Torno in pozzetto, e prima di scendere a far colazione faccio a Roberto un sunto della situazione, concludendo con le istruzioni in caso di collisione imminente: "Per ora togli la ritenuta alla catena. Se si avvicina troppo apri la frizione e fila tutto il calumo rimasto, poi accendo il motore e in qualche modo risolviamo"
Scendo. Caffè, succo, caffè. Sto per avvicinarmi al bagno quando Roberto mi chiama di nuovo, allarmato, e io nella fretta di salire mi verso metà tazzina sulla mia bella maglietta "Shiatsu On Board", mannaggia.
Il tipo, mi rendo conto istantaneamente con un sospiro, non sa neanche cosa significa, "controllare l'ancora". Ci è arrivato in un attimo quasi al traverso, e alla prossima raffica fatta bene il botto è assicurato. Dal canto suo, però, lui pare tranquillo. Ci guarda dal pozzetto, è al telefono, forse non sa che a Mikonos ci arriverà a breve e con tutta la catena penzoloni, se non fa qualcosa.

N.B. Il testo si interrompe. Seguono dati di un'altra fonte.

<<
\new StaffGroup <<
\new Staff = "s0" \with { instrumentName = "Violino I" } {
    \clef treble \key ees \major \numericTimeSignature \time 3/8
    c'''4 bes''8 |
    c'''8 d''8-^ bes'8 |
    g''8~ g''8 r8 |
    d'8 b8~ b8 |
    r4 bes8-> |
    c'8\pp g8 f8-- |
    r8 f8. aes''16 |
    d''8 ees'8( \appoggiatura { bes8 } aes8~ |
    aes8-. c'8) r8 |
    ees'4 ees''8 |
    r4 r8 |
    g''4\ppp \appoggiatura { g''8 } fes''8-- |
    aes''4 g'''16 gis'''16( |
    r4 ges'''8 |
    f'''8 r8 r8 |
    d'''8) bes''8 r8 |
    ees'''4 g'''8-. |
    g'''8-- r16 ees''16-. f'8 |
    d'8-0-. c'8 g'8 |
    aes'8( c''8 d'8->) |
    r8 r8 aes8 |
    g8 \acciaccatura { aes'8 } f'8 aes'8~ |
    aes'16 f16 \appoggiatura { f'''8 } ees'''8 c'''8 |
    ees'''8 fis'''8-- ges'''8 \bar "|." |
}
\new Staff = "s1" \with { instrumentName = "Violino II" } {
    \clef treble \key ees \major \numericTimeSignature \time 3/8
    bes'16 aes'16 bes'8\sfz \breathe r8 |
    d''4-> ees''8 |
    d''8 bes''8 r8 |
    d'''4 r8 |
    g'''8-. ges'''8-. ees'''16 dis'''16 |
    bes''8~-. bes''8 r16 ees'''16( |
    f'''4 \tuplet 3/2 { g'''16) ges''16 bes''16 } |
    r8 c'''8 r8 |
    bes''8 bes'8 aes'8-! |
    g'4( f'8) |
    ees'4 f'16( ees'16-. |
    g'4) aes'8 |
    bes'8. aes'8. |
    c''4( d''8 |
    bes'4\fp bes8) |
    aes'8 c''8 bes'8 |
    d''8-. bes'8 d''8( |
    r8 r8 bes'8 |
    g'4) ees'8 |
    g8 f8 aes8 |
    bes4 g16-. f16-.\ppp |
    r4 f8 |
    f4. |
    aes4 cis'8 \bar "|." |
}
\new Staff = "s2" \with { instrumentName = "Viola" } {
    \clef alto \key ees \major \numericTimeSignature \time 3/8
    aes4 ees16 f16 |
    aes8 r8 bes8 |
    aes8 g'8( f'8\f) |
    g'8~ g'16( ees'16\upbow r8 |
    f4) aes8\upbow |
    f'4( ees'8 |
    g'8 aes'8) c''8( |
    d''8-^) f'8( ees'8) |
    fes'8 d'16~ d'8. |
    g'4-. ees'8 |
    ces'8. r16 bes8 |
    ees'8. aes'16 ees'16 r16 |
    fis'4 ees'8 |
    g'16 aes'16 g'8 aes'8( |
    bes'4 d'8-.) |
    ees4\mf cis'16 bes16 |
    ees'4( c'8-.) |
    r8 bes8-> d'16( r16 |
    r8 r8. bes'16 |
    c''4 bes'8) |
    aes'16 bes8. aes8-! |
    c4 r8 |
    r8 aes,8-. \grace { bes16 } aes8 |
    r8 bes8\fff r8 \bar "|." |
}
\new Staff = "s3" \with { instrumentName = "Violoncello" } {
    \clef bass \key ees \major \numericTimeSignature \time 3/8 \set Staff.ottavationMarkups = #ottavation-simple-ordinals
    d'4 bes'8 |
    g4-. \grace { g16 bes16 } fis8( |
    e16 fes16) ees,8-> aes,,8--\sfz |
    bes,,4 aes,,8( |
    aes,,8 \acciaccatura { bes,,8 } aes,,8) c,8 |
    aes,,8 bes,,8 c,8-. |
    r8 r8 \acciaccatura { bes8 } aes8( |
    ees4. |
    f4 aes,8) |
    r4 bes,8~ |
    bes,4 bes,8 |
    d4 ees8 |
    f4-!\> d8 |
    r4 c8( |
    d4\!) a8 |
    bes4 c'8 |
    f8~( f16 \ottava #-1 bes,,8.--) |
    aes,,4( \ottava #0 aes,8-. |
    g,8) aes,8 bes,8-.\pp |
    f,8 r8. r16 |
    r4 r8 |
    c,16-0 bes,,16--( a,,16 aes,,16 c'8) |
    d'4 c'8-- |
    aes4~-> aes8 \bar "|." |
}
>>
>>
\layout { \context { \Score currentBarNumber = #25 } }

A me di andare a Mikonos non va. L'isola in sé non mi attira e poi, dopo tutto il mazzo che ci siamo fatti negli ultimi giorni per risalire il meltemi, mi parrebbe stupido giocarsi tutto il sopravento andando alla deriva incastrato con un seppur educatissimo giovane Inglese di origini asiatiche. Così taglio corto i preparativi mattutini, rimando il giro di controllo di prese a mare e osteriggi e, con tanto di basilico ancora in coperta, accendo lo Zio e dribblo il Bavaria in discesa libera. Roberto, a prua, recupera rapido la catena fino a quando questa, finita nella foga sotto la barca, crede bene di uscire dalla sua puleggia.
L'indiano ci guarda senza intervenire, mi sta meno simpatico, ora che io sono costretto a salpare l'ancora in retromarcia controvento, tra evoluzioni e virtuosismi, e lui al suo fottuto motore non ha nemmeno riscaldato le candelette.

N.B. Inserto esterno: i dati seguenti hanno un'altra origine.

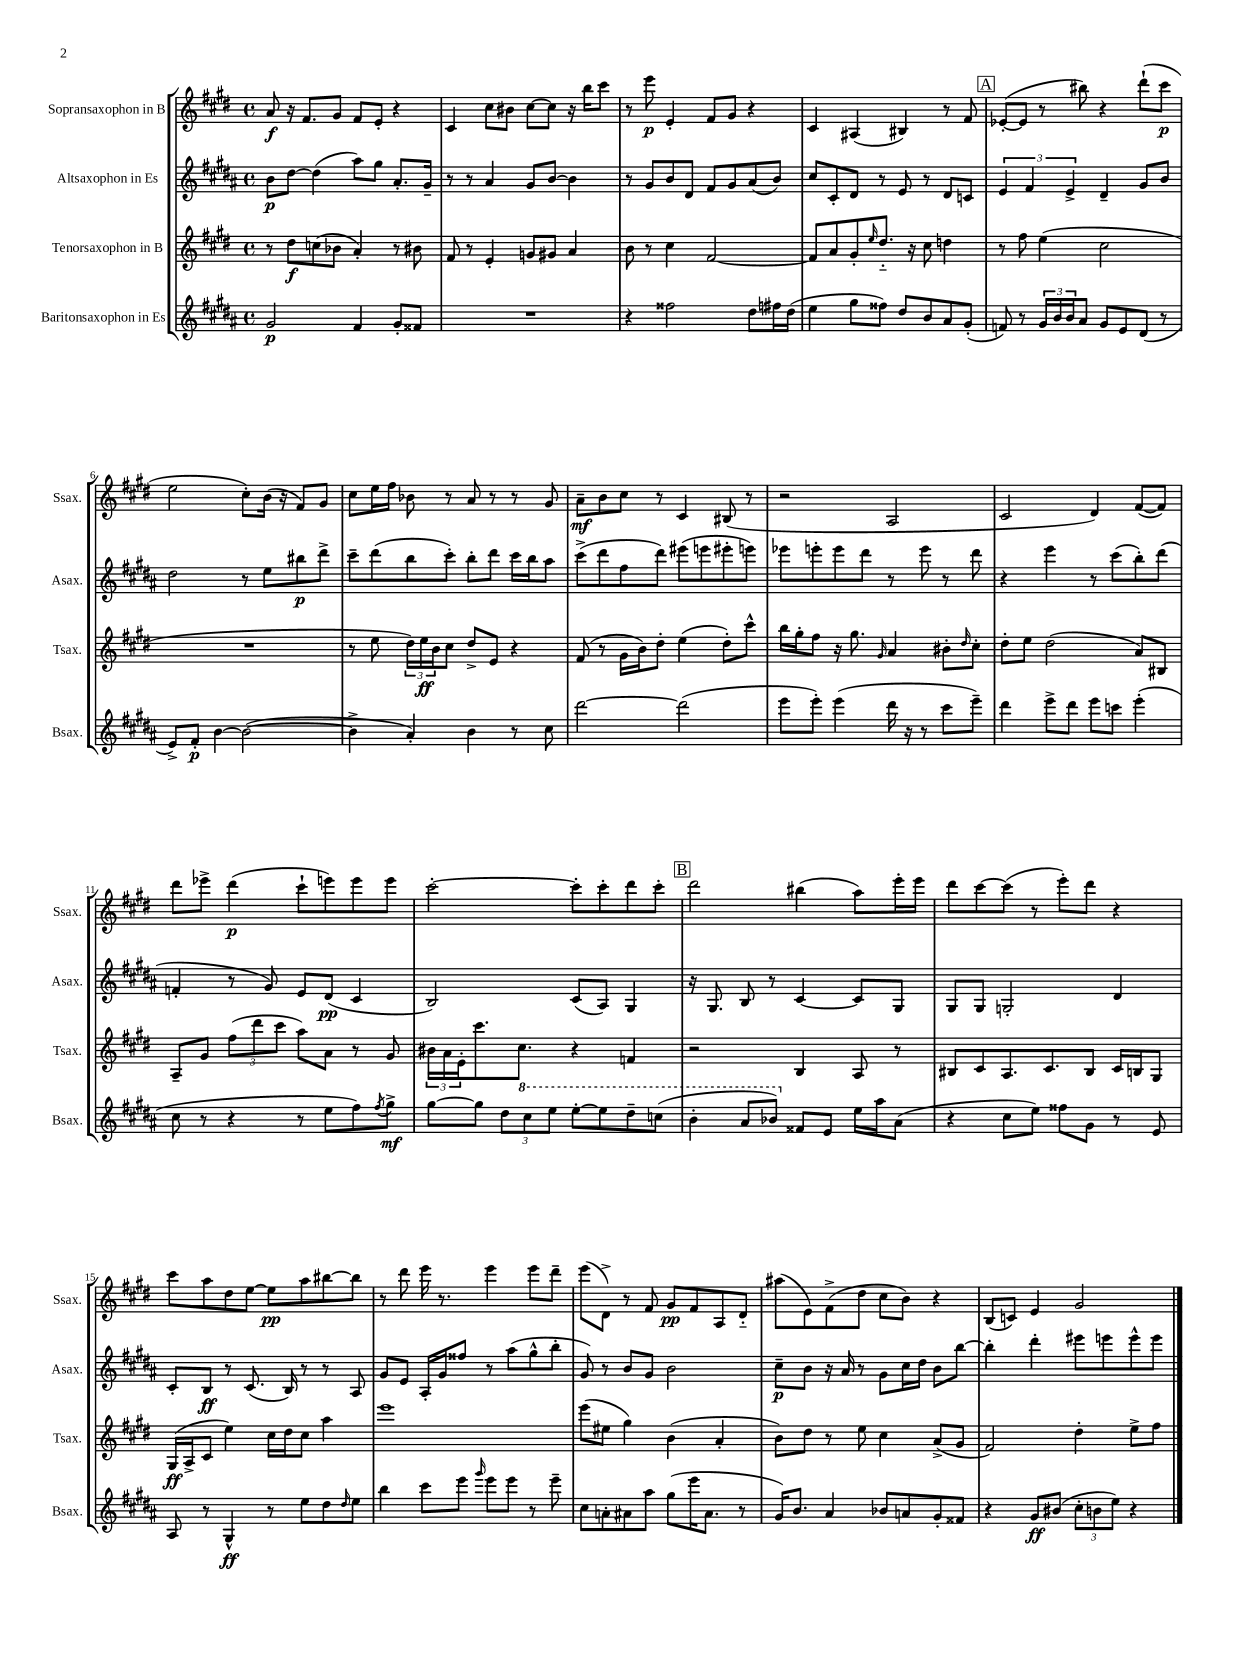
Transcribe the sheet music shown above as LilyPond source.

<<
\new StaffGroup <<
\new Staff = "s0" \with { instrumentName = "Sopransaxophon in B" shortInstrumentName = "Ssax." } {
    \clef treble \key e \major \defaultTimeSignature \time 4/4
    a'8\f r16 fis'8. gis'8 fis'8 e'8-. r4 |
    cis'4 cis''8 bis'8 cis''8~ cis''8 r16 b''16 cis'''8 |
    r8 e'''8\p e'4-. fis'8 gis'8 r4 |
    cis'4 ais4( bis4) r8 fis'8 |
    \mark \markup { \box "A" } ees'8~-.( ees'8 r8 bis''8) r4 dis'''8-!( cis'''8\p |
    e''2 cis''8-.) b'16( r16 fis'8) gis'8 |
    cis''8 e''16 fis''16 bes'8 r8 a'8 r8 r8 gis'8 |
    a'8--\mf b'8 cis''8 r8 cis'4 bis8( r8 |
    r2 a2 |
    cis'2 dis'4) fis'8~( fis'8) |
    dis'''8 ees'''8-> dis'''4\p( cis'''8-! e'''8) e'''8 e'''8 |
    cis'''2~-. cis'''8-. cis'''8-. dis'''8 cis'''8-. |
    \mark \markup { \box "B" } dis'''2 bis''4( a''8) e'''16-. e'''16 |
    dis'''8 cis'''8~ cis'''8( r8 e'''8-.) dis'''8 r4 |
    cis'''8 a''8 dis''8 e''8~ e''8\pp a''8 bis''8~ bis''8 |
    r8 dis'''8 e'''16 r8. e'''4 e'''8 dis'''8-- |
    e'''8( dis'8->) r8 fis'8 gis'8\pp fis'8 a8 dis'8-_ |
    ais''8( e'8) fis'8->( dis''8 cis''8 b'8) r4 |
    b8( c'8) e'4 gis'2 \bar "|." |
}
\new Staff = "s1" \with { instrumentName = "Altsaxophon in Es" shortInstrumentName = "Asax." } {
    \clef treble \key b \major \defaultTimeSignature \time 4/4
    b'8\p dis''8~ dis''4( ais''8) gis''8 ais'8.-. gis'16-- |
    r8 r8 ais'4 gis'8 b'8~ b'4 |
    r8 gis'8 b'8 dis'8 fis'8 gis'8 ais'8( b'8) |
    cis''8 cis'8-. dis'8 r8 e'8 r8 dis'8 c'8 |
    \mark \markup { \box "A" } \tuplet 3/2 { e'4 fis'4 e'4-> } dis'4-- gis'8 b'8 |
    dis''2 r8 e''8 bis''8\p dis'''8-> |
    cis'''8-- dis'''8( b''8 cis'''8-.) b''8-. dis'''8 cis'''16 b''16 ais''8 |
    cis'''8->( dis'''8 fis''8 dis'''8) eis'''8( e'''8 eis'''8-. e'''8) |
    ees'''8 e'''8-. e'''8 dis'''8 r8 e'''8 r8 dis'''8 |
    r4 e'''4 r8 cis'''8( b''8-.) dis'''8( |
    f'4-. r8 gis'8) e'8 dis'8\pp( cis'4 |
    b2) cis'8( ais8) gis4 |
    \mark \markup { \box "B" } r16 gis8. b8 r8 cis'4~ cis'8 gis8 |
    gis8 gis8 g2-. dis'4 |
    cis'8-. b8\ff r8 cis'8.( b16) r8 r8 ais8 |
    gis'8 e'8 ais16-. gis'16 fisis''8 r8 ais''8( gis''8-^ b''8-. |
    gis'8) r8 b'8 gis'8 b'2 |
    cis''8--\p b'8 r16 ais'16 r8 gis'8 cis''16 dis''16 b'8 b''8~ |
    b''4-. dis'''4-. eis'''8 e'''8 e'''8-^ e'''8 \bar "|." |
}
\new Staff = "s2" \with { instrumentName = "Tenorsaxophon in B" shortInstrumentName = "Tsax." } {
    \clef treble \key e \major \defaultTimeSignature \time 4/4
    r8 dis''8\f c''8( bes'8 a'4-.) r8 bis'8 |
    fis'8 r8 e'4-. g'8 gis'8 a'4 |
    b'8 r8 cis''4 fis'2~ |
    fis'8 a'8 gis'8-. \grace { e''16 } dis''8.-_ r16 cis''8 d''4 |
    \mark \markup { \box "A" } r8 fis''8 e''4( cis''2 |
    R1 |
    r8 e''8 \tuplet 3/2 { dis''16) e''16\ff b'16 } cis''8 dis''8-> e'8 r4 |
    fis'8( r8 gis'16 b'16) dis''8-. e''4( dis''8-.) cis'''8-^ |
    b''16 gis''16-. fis''8 r16 gis''8. \grace { gis'16 } a'4 bis'8-. \grace { dis''16 } cis''8-. |
    dis''8-. e''8 dis''2( a'8) bis8 |
    a8-- gis'8 \tuplet 3/2 { fis''8( dis'''8 cis'''8 } a''8) a'8 r8 gis'8 |
    \tuplet 3/2 { bis'16 a'16 e'16-. } cis'''8. cis''8. r4 f'4 |
    \mark \markup { \box "B" } r2 b4 a8 r8 |
    bis8 cis'8 a8. cis'8. bis8 cis'16 b16 gis8 |
    gis16\ff( a16-> cis'8 e''4) cis''16 dis''16 cis''8 a''4 |
    e'''1 |
    e'''8( eis''8 gis''4) b'4( a'4-. |
    b'8) dis''8 r8 e''8 cis''4 a'8->( gis'8 |
    fis'2) dis''4-. e''8-> fis''8 \bar "|." |
}
\new Staff = "s3" \with { instrumentName = "Baritonsaxophon in Es" shortInstrumentName = "Bsax." } {
    \clef treble \key b \major \defaultTimeSignature \time 4/4
    gis'2\p fis'4 gis'8-. fisis'8 |
    R1 |
    r4 fisis''2 dis''8 fis''16 dis''16( |
    e''4 gis''8 fisis''8) dis''8 b'8 ais'8 gis'8-.( |
    \mark \markup { \box "A" } f'8) r8 \tuplet 3/2 { gis'16 b'16 b'16 } ais'8 gis'8 e'8 dis'8( r8 |
    e'8->) fis'8-.\p b'4~ b'2~( |
    b'4-> ais'4-.) b'4 r8 cis''8 |
    dis'''2~ dis'''2( |
    e'''8 e'''8-.) e'''4( dis'''16 r16 r8 cis'''8 e'''8--) |
    dis'''4 e'''8-> dis'''8 e'''8 c'''8 e'''4-.( |
    cis''8 r8 r4 r8 e''8 fis''8) \acciaccatura { fis''8 } gis''8->\mf |
    gis''8~ gis''8 \tuplet 3/2 { dis''8 \ottava #1 cis'''8 e'''8 } e'''8~-. e'''8 dis'''8-- c'''8( |
    \mark \markup { \box "B" } b''4-. ais''8 bes''8) \ottava #0 fisis'8 e'8 e''16 ais''16 ais'8( |
    r4 cis''8 e''8) fisis''8 gis'8 r8 e'8 |
    ais8 r8 gis4-^\ff r8 e''8 dis''8 \grace { dis''16 } e''8 |
    b''4 cis'''8 e'''8 \grace { gis'''16 } e'''8 e'''8 r8 e'''8-- |
    cis''8 a'8-. ais'8 ais''8 gis''8( e'''16 ais'8. r8 |
    gis'16) b'8. ais'4 bes'8 a'8 gis'8-. fisis'8 |
    r4 gis'8\ff bis'8( \tuplet 3/2 { cis''8-. b'8 e''8) } r4 \bar "|." |
}
>>
>>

Passano lunghi minuti, e alla fine la mia manovra ha successo. L'ancora è a bordo, il giovane folle diretto a sud evitato, Duna alla cappa secca scivola lenta verso il largo mentre la prepariamo alla navigazione, sistemiamo il basilico e e issiamo le vele già terzarolate da ieri.
Poco dopo siamo fuori da Sounion e il vento ci spinge veloci sul mare piatto. Evitiamo una nave diretta ad Atene, poi arrivano le raffiche dell'isolotto di Gaudouròniso. L'onda monta e si fa confusa, rabbiosa a tratti, mentre ci allontaniamo dalla costa puntando per 240°, verso il canale di traffico del Pireo e verso Poros, ultima meta della stagione, con una veloce e movimentata galoppata per un volta, finalmente, al lasco.
Ma in questa storia c'è una morale, e non riguarda i Bavaria né le vele rollabili né i giovani inglesi educati di origine asiatica diretti a Mikonos, tutti dettagli per me privi di qualsiasi genere di connotazione.
La morale è che se ti scappa appena alzato è meglio approfittarne, cogliere l'attimo: il tuo vicino potrebbe spedare in qualsiasi momento, e costringerti ad una precipitosa, lunga e costipata fuga prematura.